Leupold Genesis part 28 verses 1-2 together

Before we examine v. 2 by itself it is necessary to see how v. 1-3 stand related to one another. There would be no occasion for giving attention to this matter if the familiar English versions (King James or A. R. V.) and the German are followed, for these very correctly indicate that the sequence of clauses is as natural as it can be. But two translations, diverging from the familiar form, have thrust themselves to the forefront, leaning for support on eminent Hebrew scholars. As representative of the one may count what Meek submits (The Old Testament, An American Translation): "When God began to create the heavens and the earth, the earth being a desolate waste, with darkness covering the abyss and the spirit of God hovering over the waters, then God said: `Let there be light.'" This translation makes v. 2 a parenthesis, or it would practically have it set off by dashes and makes of v. i the protasis and of v. 3 the apodosis. The second makes v. 1 protasis and v. 2 apodosis, thus: "When God created the heavens and the earth, then the earth was, etc. ... and God said, etc." (Raschi et al.). A third might be listed here, although it has been disposed of above. It is that which makes v. 1 the heading and then proceeds with v. 2 and 3 as follows: Now as the earth lay there, a waste and empty mass--and darkness, etc. --then God said, etc., (Procksch). The last mentioned having been refuted, we shall dispose of the details involved in the first two as we examine v. 2 and v. 3 more fully.

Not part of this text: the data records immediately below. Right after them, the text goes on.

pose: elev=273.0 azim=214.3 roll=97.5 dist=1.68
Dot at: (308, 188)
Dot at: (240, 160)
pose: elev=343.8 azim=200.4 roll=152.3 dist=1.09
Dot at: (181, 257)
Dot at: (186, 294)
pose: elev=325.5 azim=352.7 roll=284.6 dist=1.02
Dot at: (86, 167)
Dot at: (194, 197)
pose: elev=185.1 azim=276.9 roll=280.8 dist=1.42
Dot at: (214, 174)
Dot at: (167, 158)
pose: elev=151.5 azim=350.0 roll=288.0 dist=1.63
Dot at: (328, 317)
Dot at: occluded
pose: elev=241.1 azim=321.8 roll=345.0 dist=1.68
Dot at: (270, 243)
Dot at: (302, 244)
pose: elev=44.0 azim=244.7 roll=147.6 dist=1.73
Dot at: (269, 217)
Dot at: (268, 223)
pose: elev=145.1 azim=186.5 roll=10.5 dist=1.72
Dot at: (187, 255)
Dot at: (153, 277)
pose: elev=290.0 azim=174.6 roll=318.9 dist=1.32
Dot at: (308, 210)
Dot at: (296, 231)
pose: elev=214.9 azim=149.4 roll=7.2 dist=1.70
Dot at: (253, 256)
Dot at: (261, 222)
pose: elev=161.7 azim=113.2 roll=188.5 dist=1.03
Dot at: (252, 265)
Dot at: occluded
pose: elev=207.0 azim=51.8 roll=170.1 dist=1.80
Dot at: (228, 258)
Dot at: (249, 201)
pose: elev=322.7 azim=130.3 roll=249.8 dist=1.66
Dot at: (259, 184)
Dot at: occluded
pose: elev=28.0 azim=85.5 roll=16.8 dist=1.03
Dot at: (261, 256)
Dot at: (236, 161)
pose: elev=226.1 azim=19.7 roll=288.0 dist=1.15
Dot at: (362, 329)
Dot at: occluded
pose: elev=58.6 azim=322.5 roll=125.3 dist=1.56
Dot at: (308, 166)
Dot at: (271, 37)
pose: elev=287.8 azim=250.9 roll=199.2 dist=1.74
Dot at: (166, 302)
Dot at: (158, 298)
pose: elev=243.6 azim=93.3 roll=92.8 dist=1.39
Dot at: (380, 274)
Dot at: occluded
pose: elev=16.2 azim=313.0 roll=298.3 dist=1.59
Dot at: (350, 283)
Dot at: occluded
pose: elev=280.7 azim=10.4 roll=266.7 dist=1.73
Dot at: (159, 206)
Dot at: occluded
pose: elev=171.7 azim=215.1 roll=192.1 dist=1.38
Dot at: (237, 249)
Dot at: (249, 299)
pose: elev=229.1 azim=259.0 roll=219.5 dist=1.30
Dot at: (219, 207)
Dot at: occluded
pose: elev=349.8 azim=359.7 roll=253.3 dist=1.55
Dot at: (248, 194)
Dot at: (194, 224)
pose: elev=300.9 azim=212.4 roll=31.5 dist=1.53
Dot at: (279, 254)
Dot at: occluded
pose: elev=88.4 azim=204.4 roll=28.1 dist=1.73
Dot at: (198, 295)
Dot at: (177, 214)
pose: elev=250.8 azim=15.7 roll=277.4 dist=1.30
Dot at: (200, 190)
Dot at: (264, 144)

For a summary refutation let the following points be noted, Grammatically such translations as Meek and Raschi offer are possible but in this case highly improbable. The Hebrew does co-ordinate clauses where we prefer subordination. Longer sentences of involved structure are found also in (Ge 5:1) and (Nu 5:12-15; Jos 3:14-16) and in many other instances. But a chapter marked throughout by very simple sentence structure would never begin with so complicated a structure as any of the ones noted above. Besides, against the first combination it must be noticed that the first word of v. 2 could hardly be ha'arets but would have to be wattehi, in spite of occasional exceptions noted here and there for emphasis' sake. Wellhausen's dictum in regard to this modern translation is worthy of being preserved; he called it a "desperately insipid construction" (verzweifelt geschmacklose Construction).